> SOURCE EXTRACT
This rule is one of the strongest protections in VA disability law. Once you cross the 20-year line on a rating that’s been in place continuously, the VA generally cannot reduce that evaluation below a protected floor unless it proves the rating was originally based on fraud.
In this article from VA disability expert Brian Reese, we’ll break down exactly what the VA 20-year rule is, where it comes from, how it works in real life, how it fits with the VA 5-year rule and the VA 10-year rule, and how to use it to protect your hard-earned benefits.
Table of Contents
Summary of Key Points
- The VA 20-year rule (38 C.F.R. § 3.951(b)) protects any disability or combined rating that’s been in place for 20+ years from being reduced below that level, unless the original rating was based on fraud.
- The VA measures the 20 years using effective dates, and the protected level is usually the lowest evaluation you held continuously during that period—not necessarily the highest.

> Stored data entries
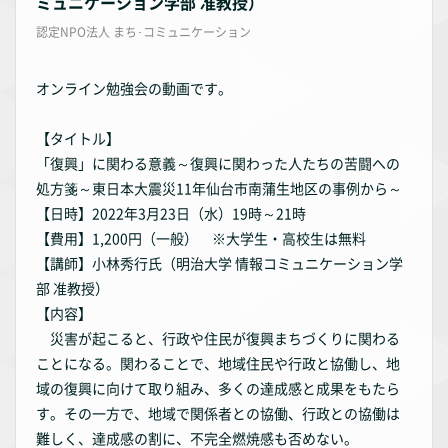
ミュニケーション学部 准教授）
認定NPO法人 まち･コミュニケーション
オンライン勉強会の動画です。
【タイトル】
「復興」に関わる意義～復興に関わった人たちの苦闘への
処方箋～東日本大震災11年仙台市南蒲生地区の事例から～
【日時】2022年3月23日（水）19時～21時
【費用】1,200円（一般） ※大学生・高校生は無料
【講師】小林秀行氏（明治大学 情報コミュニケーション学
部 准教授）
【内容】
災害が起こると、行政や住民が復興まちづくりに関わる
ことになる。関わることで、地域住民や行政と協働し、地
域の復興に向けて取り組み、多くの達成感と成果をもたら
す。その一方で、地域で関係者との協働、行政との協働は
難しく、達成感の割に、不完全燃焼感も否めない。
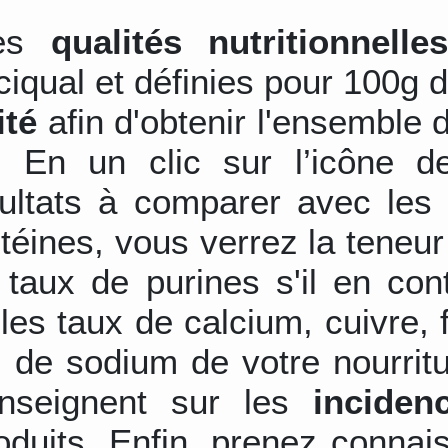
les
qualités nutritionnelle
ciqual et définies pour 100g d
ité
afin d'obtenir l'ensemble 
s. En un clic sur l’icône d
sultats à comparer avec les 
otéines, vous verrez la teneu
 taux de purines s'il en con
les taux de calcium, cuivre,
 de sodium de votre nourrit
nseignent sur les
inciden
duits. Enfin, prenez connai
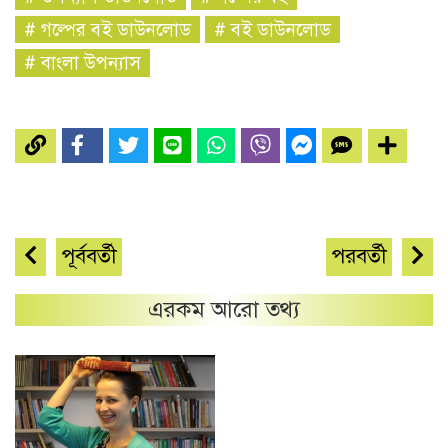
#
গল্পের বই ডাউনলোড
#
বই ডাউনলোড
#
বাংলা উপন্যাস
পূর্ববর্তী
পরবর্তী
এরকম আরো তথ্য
--
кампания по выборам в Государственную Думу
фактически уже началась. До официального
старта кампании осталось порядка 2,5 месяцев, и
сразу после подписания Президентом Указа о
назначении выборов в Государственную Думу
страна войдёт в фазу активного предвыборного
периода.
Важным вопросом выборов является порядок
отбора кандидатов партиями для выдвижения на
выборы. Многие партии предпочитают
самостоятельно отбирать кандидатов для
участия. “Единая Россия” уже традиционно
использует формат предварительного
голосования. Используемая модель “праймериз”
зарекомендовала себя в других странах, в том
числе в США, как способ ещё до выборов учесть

> WHAT THE TASK ASKS
Rewrite the passage on the VA 20-year rule starting with "Table of Contents" and going on through "was based on fraud.", swapping "protects" for "shields".

> EXPECTED ANSWER
Table of Contents
Summary of Key Points
- The VA 20-year rule (38 C.F.R. § 3.951(b)) shields any disability or combined rating that’s been in place for 20+ years from being reduced below that level, unless the original rating was based on fraud.